The shop was open past its normal hours June 23 for a “private event with a 21+ aged crowd from an area conference,” according to Smith, when James Perry, Town of Elon assistant police chief, sent a 19-year-old male and 17-year-old female inside.
Perry was conducting an alcohol compliance check on local establishments, according to the police report.
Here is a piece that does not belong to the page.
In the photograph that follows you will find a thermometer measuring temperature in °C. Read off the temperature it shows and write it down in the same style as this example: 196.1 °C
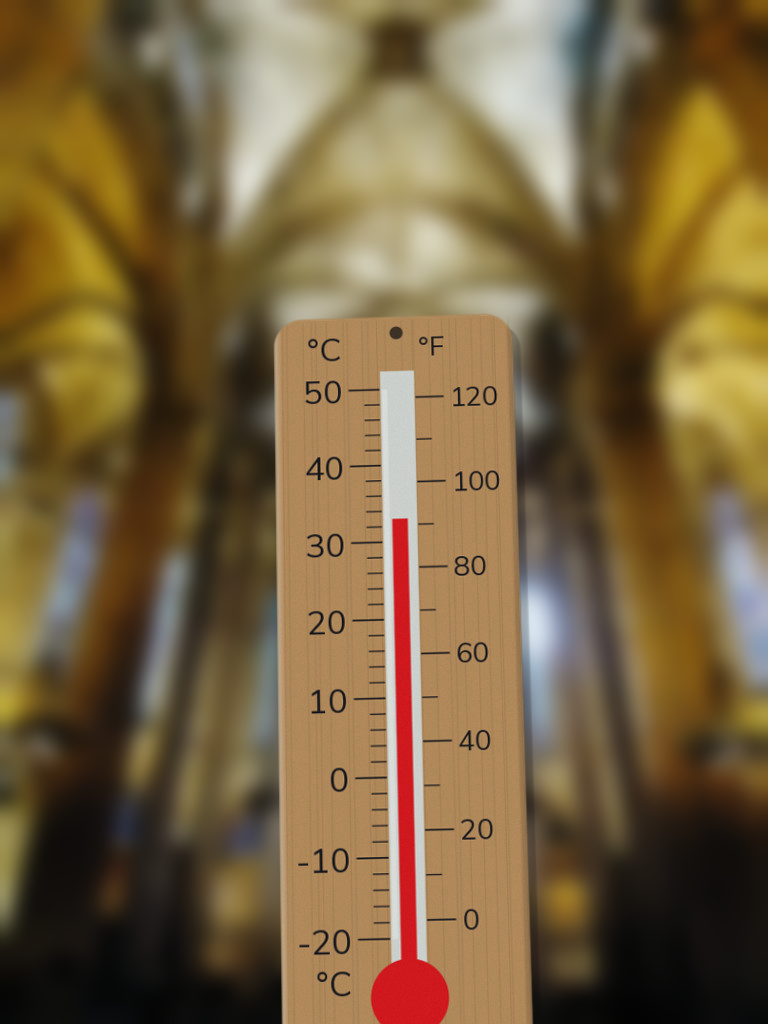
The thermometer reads 33 °C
When the 19-year-old ordered a beer, the bartender didn’t ask for ID and delivered the beer to the table along with a receipt.
It’s the second time since The Oak House opened that it’s failed a compliance check.
“Unfortunately, one of our employees was cited on June 23 for selling a beer to an underage buyer who came in as part of a Town of Elon police department compliance check,” Smith said.
“Our employee admittedly made a false assumption and failed to ask for the ID. I’ve never observed the employee failing to ask for ID when appropriate,” Smith added. “The employee cited did participate in responsible server training led by NC Alcohol Law Enforcement, and is typically meticulous about checking ID’s.”
The Oak House’s policy is to ask for ID from anyone whom management does not know to be 21 years of age or older, Smith said.
“I have known our employees to be diligent in following this policy, especially in light of a previous citation in early [February] 2015,” he said. “ I have alerted our employees about this situation and again reminded them of the importance of checking IDs.”
Smith said The Oak House will continue to send employees for training and emphasize the importance of complying with the applicable laws.
“To say this will never happen again would be unwise, so I will say that we will do all we can to ensure employees comply with the law,” Smith said. “Our goal as a business remains to offer a space where community members can enjoy both alcoholic and non-alcoholic beverages in a socially responsible atmosphere.”
According to Perry there are two repercussions. The bartender has a citation in which he will go to court to answer charges. Likewise, The Oak House will go through a procedure with the North Carolina Alcohol Beverage Control Commission.